Die Planungen lagen in Karlsruhe beim Hochbauamt der Stadt in den Händen des Stadtbaumeisters Paul Brömme (1908-1964). Bemerkenswert ist die aufwändige Gestaltung der meisten Karlsruher Hochbunker. Findet man in anderen Städten meist nur schlichte Betonwürfel, so fallen bei den Karlsruher Bunkern besondere Architekturdetails und plastischer Schmuck auf. Auch finden sich Walmdächer, die allenfalls die Funktion haben konnten, die Bunker aus der Luft als Zivilbauten erscheinen zu lassen. Als "Zerschellerplatte" zur Milderung des Explosionsdrucks bei einem Treffer dürften die extrem dünn bemessenen Dachflächen kaum gewirkt haben.
Der Operationsbunker in der Kaiserallee wurde nach Brömmes Entwurf auf dem Gelände der damaligen Landesfrauenklinik für deren Zwecke erbaut. Er hat einfache kubische Formen. Alle Bauteile sind aus Stahlbeton mit DywidagSpiralbewehrung hergestellt, das Sockelgeschoss ist mit Buntsandsteinquadern verblendet. Ursprünglich waren gemauerte Blendbögen vorgesehen. Die Außenwände messen nur 1,10 m, die obere Geschossdecke nur 1,40 m. Diese geringe Deckenstärke war bereits im Juli 1941 in Bremen von einer englischen 110-kg-Sprengbombe durchschlagen worden.

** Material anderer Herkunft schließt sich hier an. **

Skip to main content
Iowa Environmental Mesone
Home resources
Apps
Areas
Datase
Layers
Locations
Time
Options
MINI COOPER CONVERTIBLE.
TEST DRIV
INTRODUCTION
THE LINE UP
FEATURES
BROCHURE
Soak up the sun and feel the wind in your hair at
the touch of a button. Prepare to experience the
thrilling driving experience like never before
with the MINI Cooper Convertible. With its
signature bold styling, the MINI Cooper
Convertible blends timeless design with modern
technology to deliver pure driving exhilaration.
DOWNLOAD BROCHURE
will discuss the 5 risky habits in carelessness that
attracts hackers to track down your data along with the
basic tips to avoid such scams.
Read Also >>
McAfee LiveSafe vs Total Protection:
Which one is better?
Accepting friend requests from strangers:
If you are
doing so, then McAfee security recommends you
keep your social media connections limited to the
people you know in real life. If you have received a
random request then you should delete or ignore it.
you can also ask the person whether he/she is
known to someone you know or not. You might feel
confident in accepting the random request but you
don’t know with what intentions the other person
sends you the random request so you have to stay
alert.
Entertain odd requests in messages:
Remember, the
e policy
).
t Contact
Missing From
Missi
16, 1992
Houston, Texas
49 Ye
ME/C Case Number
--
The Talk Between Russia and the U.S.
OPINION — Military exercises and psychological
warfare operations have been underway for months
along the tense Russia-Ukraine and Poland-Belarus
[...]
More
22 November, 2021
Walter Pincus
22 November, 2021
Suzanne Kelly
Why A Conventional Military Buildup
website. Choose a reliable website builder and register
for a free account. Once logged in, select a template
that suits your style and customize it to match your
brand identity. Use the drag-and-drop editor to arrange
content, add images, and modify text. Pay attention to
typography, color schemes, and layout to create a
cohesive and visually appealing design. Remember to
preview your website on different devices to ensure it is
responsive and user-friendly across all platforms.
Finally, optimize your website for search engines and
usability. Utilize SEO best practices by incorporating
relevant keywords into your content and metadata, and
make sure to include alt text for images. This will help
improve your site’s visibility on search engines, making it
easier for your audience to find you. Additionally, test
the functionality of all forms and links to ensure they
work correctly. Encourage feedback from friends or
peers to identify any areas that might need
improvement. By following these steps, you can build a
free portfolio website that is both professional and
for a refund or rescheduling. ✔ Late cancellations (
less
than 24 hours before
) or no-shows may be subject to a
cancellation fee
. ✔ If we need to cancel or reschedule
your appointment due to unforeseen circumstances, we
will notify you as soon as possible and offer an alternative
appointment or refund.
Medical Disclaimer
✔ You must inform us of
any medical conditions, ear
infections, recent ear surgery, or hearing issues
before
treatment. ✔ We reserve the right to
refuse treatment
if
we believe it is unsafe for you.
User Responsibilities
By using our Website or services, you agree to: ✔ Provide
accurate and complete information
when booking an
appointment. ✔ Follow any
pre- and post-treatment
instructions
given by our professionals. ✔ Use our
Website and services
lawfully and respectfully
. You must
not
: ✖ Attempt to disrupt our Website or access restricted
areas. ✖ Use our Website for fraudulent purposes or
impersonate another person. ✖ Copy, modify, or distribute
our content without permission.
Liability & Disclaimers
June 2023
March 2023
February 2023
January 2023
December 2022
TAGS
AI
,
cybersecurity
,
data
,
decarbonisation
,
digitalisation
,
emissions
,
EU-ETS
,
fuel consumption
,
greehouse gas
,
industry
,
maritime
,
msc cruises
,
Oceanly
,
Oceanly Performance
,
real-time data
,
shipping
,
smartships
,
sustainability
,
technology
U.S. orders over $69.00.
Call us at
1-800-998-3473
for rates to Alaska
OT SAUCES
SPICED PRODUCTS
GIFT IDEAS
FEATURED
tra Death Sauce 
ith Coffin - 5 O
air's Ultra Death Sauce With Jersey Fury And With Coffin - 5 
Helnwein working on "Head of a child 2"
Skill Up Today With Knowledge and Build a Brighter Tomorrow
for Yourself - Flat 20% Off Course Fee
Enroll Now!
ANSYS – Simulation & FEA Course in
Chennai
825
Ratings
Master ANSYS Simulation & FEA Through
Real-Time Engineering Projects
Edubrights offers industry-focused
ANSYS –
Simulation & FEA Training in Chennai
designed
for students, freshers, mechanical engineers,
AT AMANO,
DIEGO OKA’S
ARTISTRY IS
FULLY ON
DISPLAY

Die ab 1942 über Karlsruhe abgeworfenen Bomben hatten schon weit größere Sprengkraft.
Der eigentliche Bunker hat einen rechteckigen Grundriss (42,80 x 15,80 m), seine Sohle liegt 4 m unter Terrain. Im Süden trägt er ein 18,20 m langes Obergeschoss. Der Eingang im Norden mit Splitter- und Gasschleuse diente als Notausgang, der Hauptzugang erfolgte in beiden Geschossen durch einen Verbindungsgang zur Klinik. Im Untergeschoss lagen zehn Krankenzimmer, ein Entbindungszimmer, Schrank- und Wäschezimmer, Teeküche, WC und Bad sowie ein Maschinenraum mit Notstromaggregat. Die innere Erschließung erfolgt über ein Treppenhaus an der Nordseite und einen Krankenaufzug. Das kleinere Obergeschoss nahm Operationssaal, Vorbereitungsraum, Sterilraum, Arzt- und Schwesternzimmer auf.
Die Planung des Bunkers erfolgte bis August 1941. Der Bau wurde unmittelbar begonnen und 1942 fertig gestellt. 1960 wurde das Obergeschoss auf die gesamte Grundfläche des Untergeschosses erweitert, um einem Lehrsaal für die Hebammenschule und einer Kapelle Platz zu bieten. Erst 1983 wurde die vollständig erhaltene medizinische Ausstattung des Operationsbunkers entfernt und dieser zur Stabsstelle der Stadt Karlsruhe für den Verteidigungsfall ausgerüstet. Seit dem Ende des Kalten Krieges dient der Bunker als Lagerraum verschiedener städtischer Einrichtungen.